Ces modifications concernent les points suivants : premièrement, l’archevêque sera désormais élu par un vote majoritaire des membres du Saint synode de l’Église orthodoxe de Chypre. La participation des laïcs dans le processus est limitée à la sélection des trois candidats et sur la base du principe « une personne, une voix ». L’Église est habilitée à demander l’assistance de l’État pour organiser les élections parmi les laïcs.

Deuxièmement, tous les membres du haut clergé - y compris l’archevêque - sont nommés à vie. Troisièmement, le Synode se réserve le droit de rendre le trône vacant si l’archevêque se voit dans l’incapacité d’assurer ses fonctions, mais uniquement si 75% de ses membres acceptent cette proposition. Quatrièmement, le Synode est doté du droit de congédier des membres du clergé qui sont soupçonnés d’avoir commis des crimes ou causé du scandale au sein de leur congrégation. Enfin, l’Église a proclamé son droit de regard sur l’éducation religieuse dans les écoles. Ce dernier point est lié aux déclarations faites par l’archevêque début 2009, précisant que l’intention de l’Église est de créer et d’exploiter son propre système scolaire, indépendamment de l’État.

Le droit réaffirmé de l’Église de discipliner les membres du clergé doit être replacé dans son contexte. Entre le 16 et le 23 octobre 2009, l’Église de Chypre a accueilli les réunions d’une commission mixte sur le dialogue interreligieux entre l’Église orthodoxe et l’Église catholique romaine.

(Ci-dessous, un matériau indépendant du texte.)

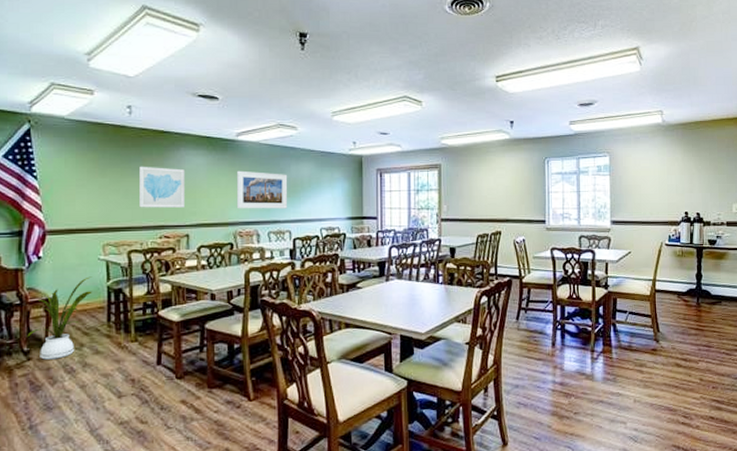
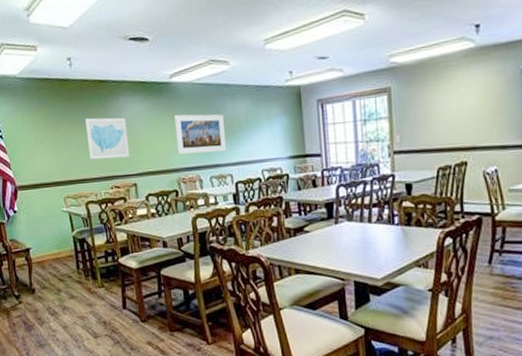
house plant: present [28,276,92,360] -> none [16,227,61,303]

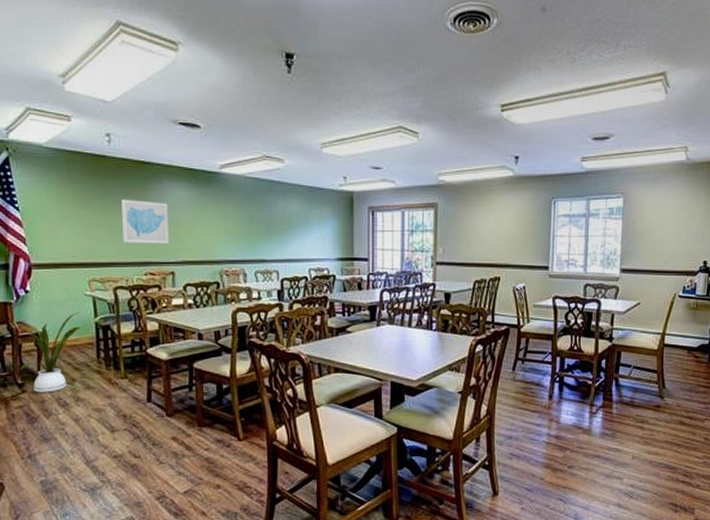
house plant: none [16,227,61,303] -> present [21,312,81,393]
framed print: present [174,114,227,155] -> none [221,205,275,247]

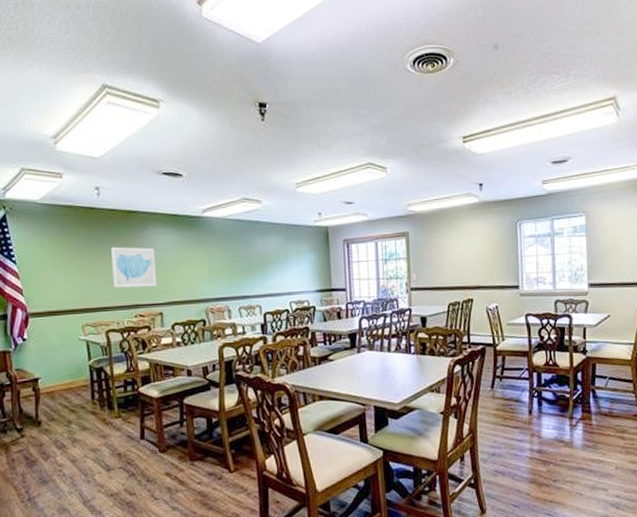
house plant: present [21,312,81,393] -> none [20,356,76,437]

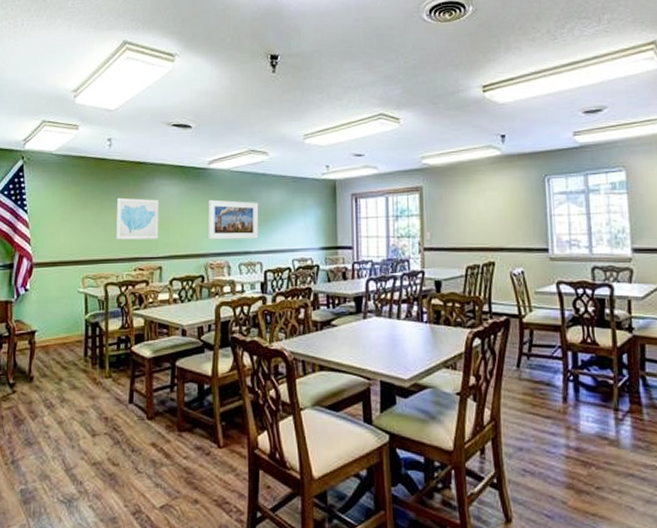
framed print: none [205,247,257,286] -> present [207,199,259,240]

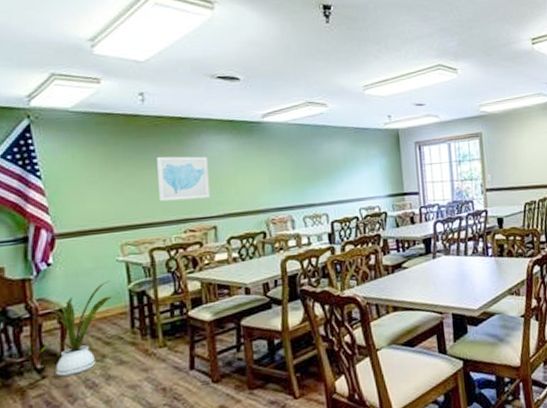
house plant: none [14,309,72,393] -> present [41,280,112,377]
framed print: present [207,199,259,240] -> none [265,153,323,195]

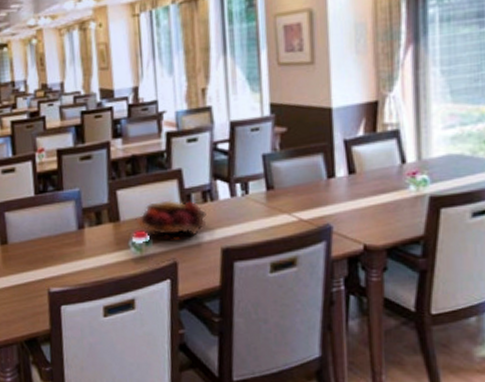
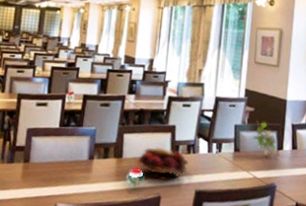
plant: none [289,143,333,189] -> present [252,121,281,156]

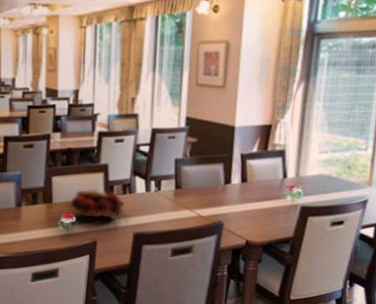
plant: present [252,121,281,156] -> none [196,153,228,191]

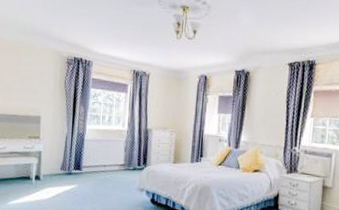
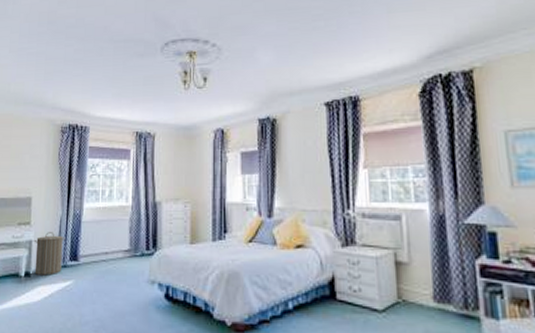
laundry hamper: none [43,146,71,180] -> present [34,232,66,276]

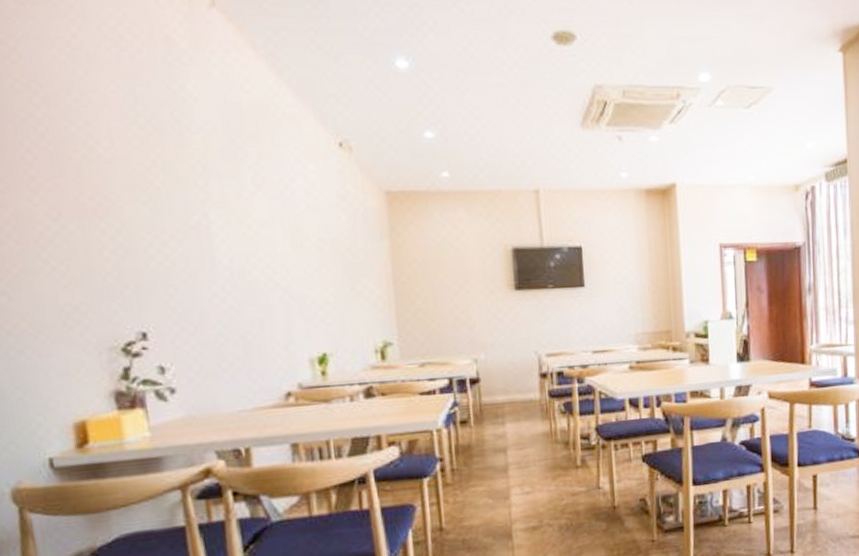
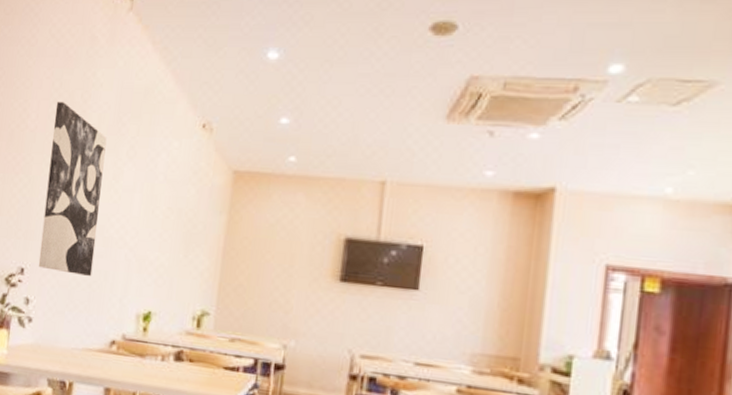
wall art: none [135,123,243,329] -> present [38,102,107,276]

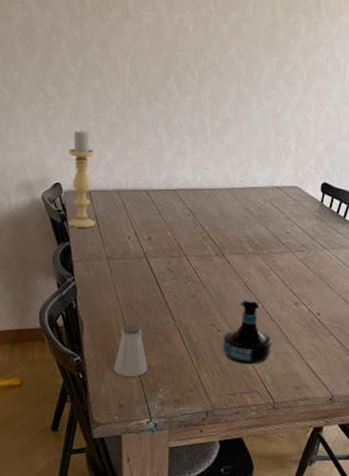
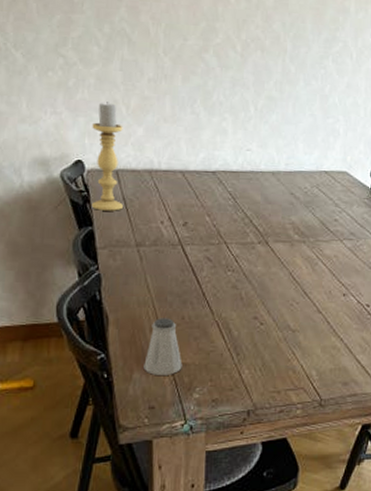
tequila bottle: present [223,298,271,365] -> none [266,288,318,360]

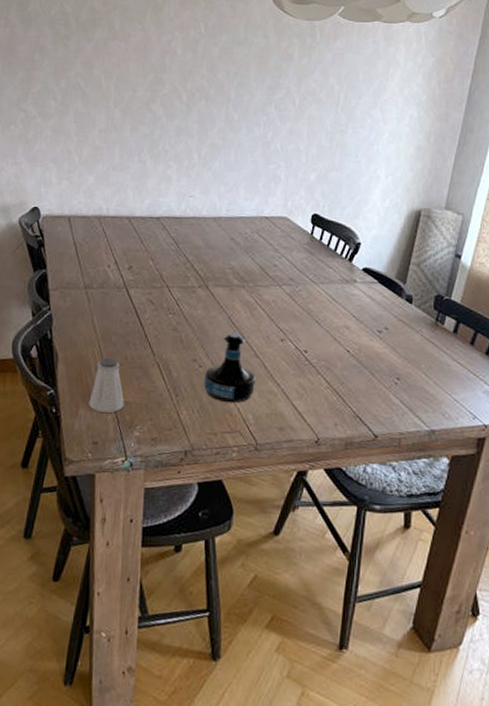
candle holder: present [91,102,123,211] -> none [45,152,76,255]
tequila bottle: none [266,288,318,360] -> present [204,332,256,403]

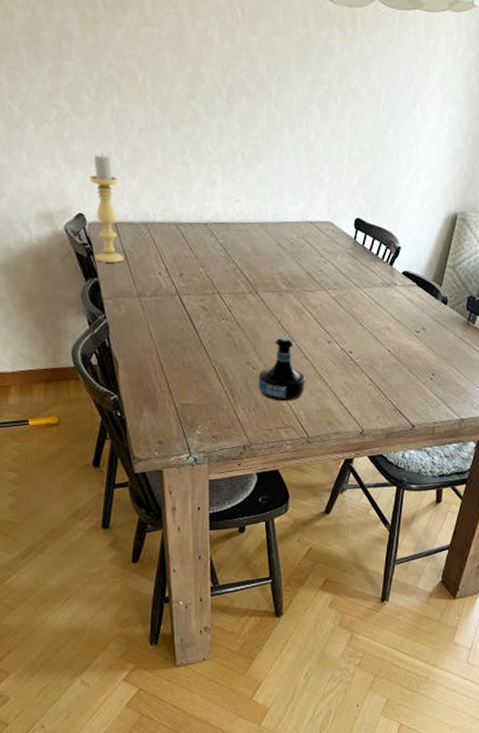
candle holder: none [45,152,76,255] -> present [90,154,123,263]
saltshaker: present [88,357,125,413] -> none [151,363,185,414]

L’événement a déclenché de vives protestations verbales parmi les membres les plus conservateurs du clergé et des fidèles opposés au dialogue. Quelques violents incidents ont eu lieu à Paphos, où s’est tenue la rencontre, et la police a dû intervenir pour empêcher les manifestants de perturber la réunion. Au lendemain de ces événements, l’archevêque a fait des déclarations publiques, affirmant que de telles actions étaient contraires aux intentions de l’Église orthodoxe de Chypre et que les ecclésiastiques qui avaient participé aux manifestations devraient être sanctionnés.